Still another cause of loss of appetite is fatigue: people are simply too tired to eat. Fatigue can also interfere with their ability to prepare a meal if they live alone. If you eat less because you are tired, be careful to eat meals especially high in calories and protein, so that even if you eat less, you get the same level of nutrition. Try milkshakes, dried fruits, peanut butter, ice cream, cheese, sour cream, hot chocolate, custard, cream soups, scrambled eggs or an omelet with cream cheese, noodles with cheese and cream. Preparing main courses that are high in protein and calories and then freezing them also saves energy: spaghetti sauce, chili, pot roasts, beef or chicken or lamb stews, and soups all taste good made in large amounts, frozen, and reheated; they freeze well. High-protein main courses are also sold prepared and frozen in grocery stores. In either case, frozen food can be reheated on the stove or in a microwave oven. Keep
ready-to-eat and nutritious snacks on hand. Many communities also have organizations that will prepare or deliver meals.
Drugs can also be the cause of an altered appetite. Virtually any of the drugs listed below as causes of nausea and vomiting can reduce the appetite, and the list is certainly incomplete.
In general, the treatment for appetite loss depends on the situation: if you have a sore mouth, get treatment for the sores; if drugs are responsible, consider alternatives to those drugs; tailor meals to your own tastes; and accommodate meals to fatigue. When appetite loss is temporary, try to get in as many calories as possible without regard to the nutritional value: you simply are not going to become malnourished in a few days. Try fortifying foods with oil, butter, mayonnaise, a little dried milk, grated cheese, cream. Try making shakes out of combinations of different foods: milk, ice cream, instant breakfast, buttermilk, bananas or strawberries or peaches or apricots or pears, fruit juice, yogurt, honey, cocoa, chocolate syrup, peach or pear or apricot nectars, ginger ale, brown sugar.

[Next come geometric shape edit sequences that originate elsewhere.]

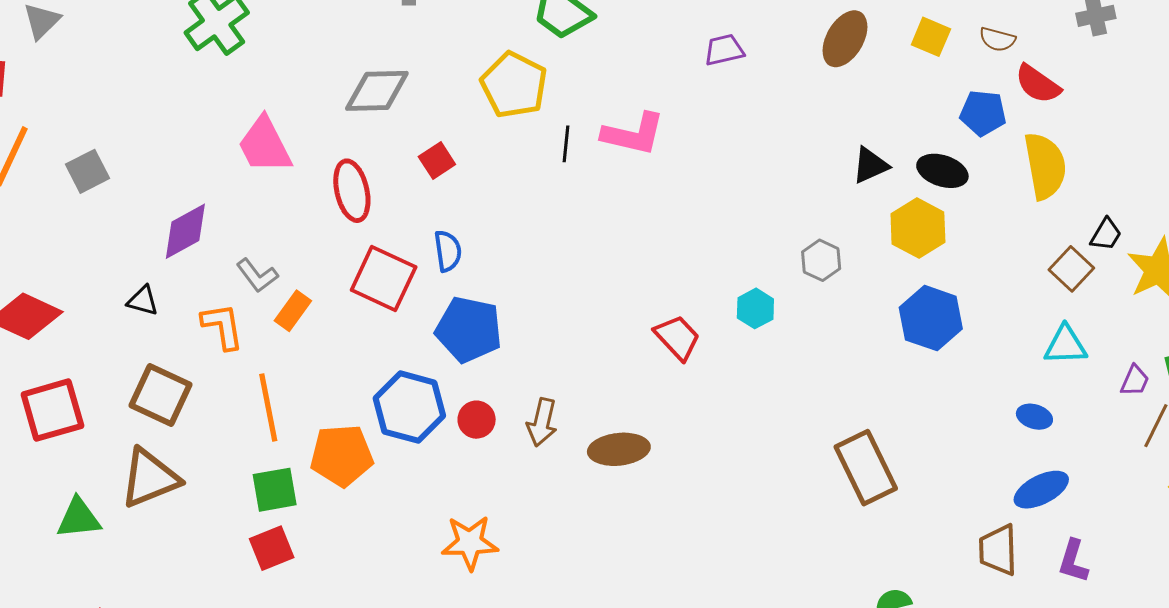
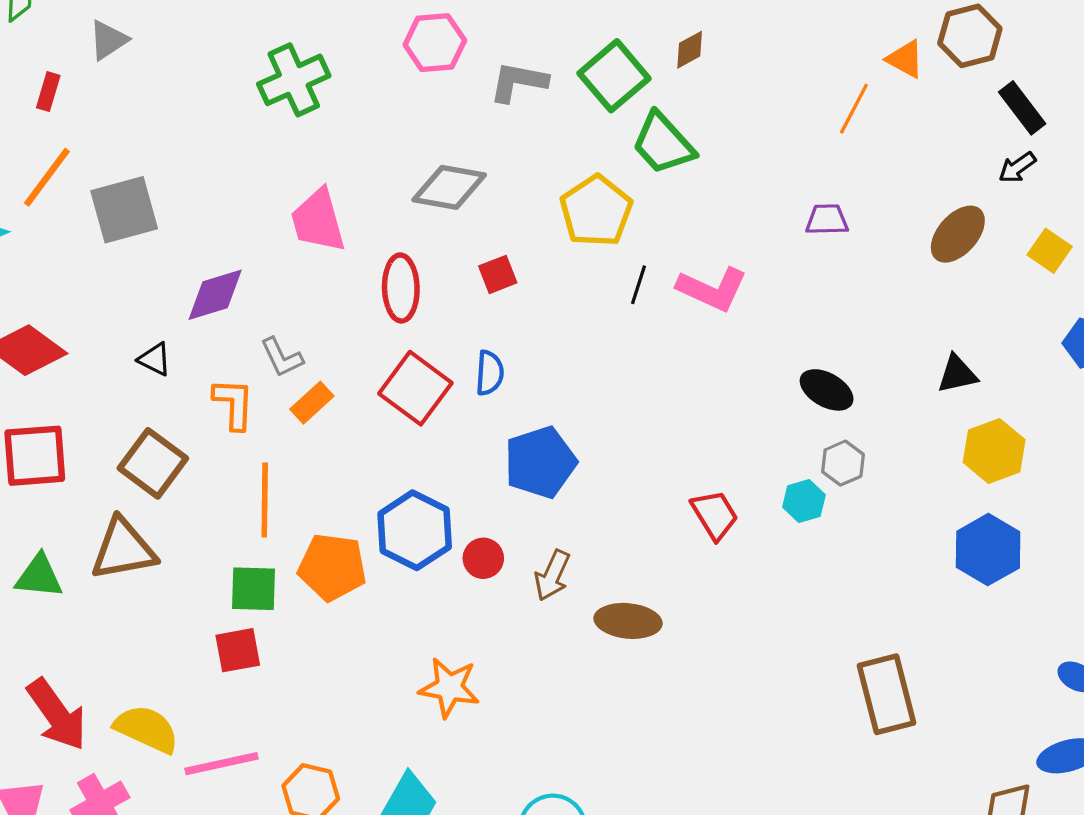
gray square: (88, 171) -> (124, 210), size x1.5
black ellipse: (942, 171) -> (827, 390), moved
gray hexagon: (821, 260) -> (843, 463), moved
blue pentagon: (469, 330) -> (540, 462), moved, turned 30

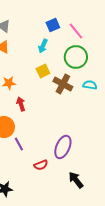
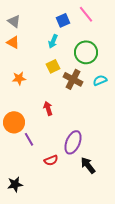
pink line: (76, 31) -> (86, 14), moved
cyan semicircle: (90, 85) -> (100, 80), turned -32
red arrow: (21, 104) -> (48, 108), moved
black arrow: (76, 180) -> (88, 165), moved

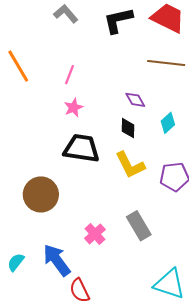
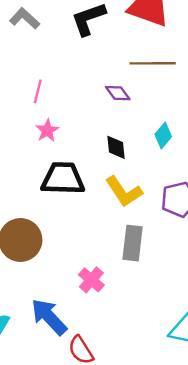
purple diamond: (135, 100) -> (118, 93), moved
gray rectangle: (139, 226) -> (133, 243), moved, turned 44

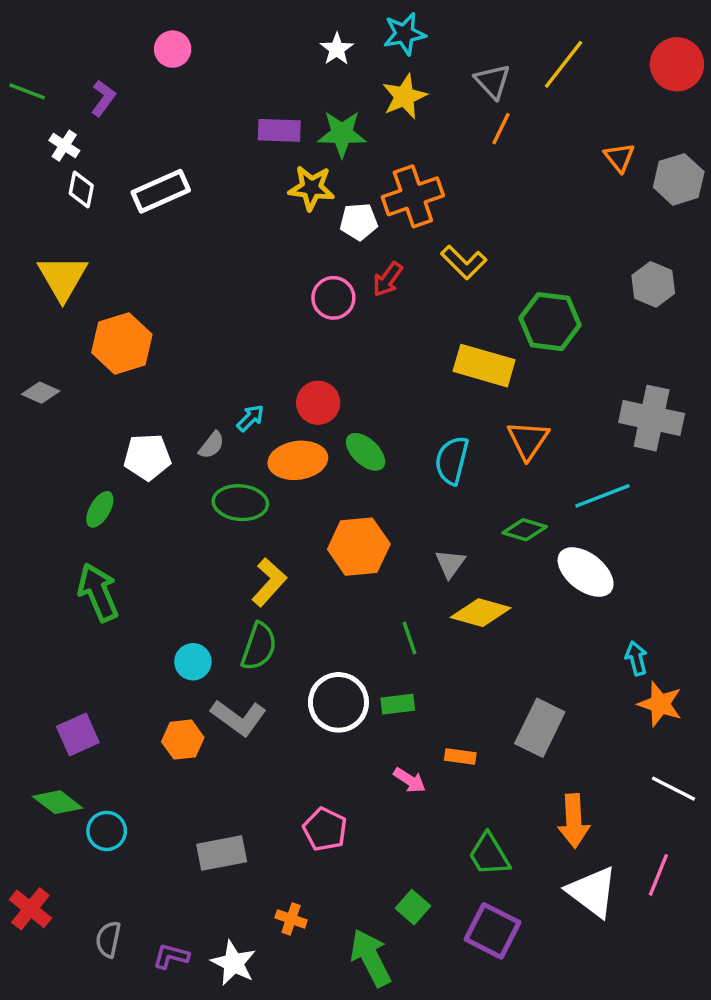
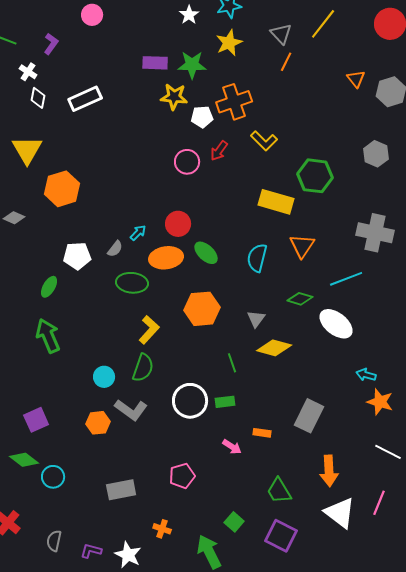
cyan arrow: (636, 658) -> (366, 375), turned -60
pink pentagon: (325, 829) -> (182, 476), turned 30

Most important is drinking enough fluids: healthy people can survive over one hundred days without food, but no one can survive more than a few days without fluid. Drink fluids that are high in calories and protein—milk, shakes—instead of diet drinks, coffee, or tea. Routinely stir some dried milk into your milk.
If people with HIV infection eat poorly for weeks or months, a physician should be consulted. In some cases, the physician may prescribe an appetite stimulant such as Megace. In extreme cases, the physician may use a feeding tube—a tube placed through the mouth and into the
stomach, or through the abdomen and directly into the stomach—so nutrition is maintained despite the inability to eat. An alternative, discussed in a later section on wasting, is to feed people intravenously.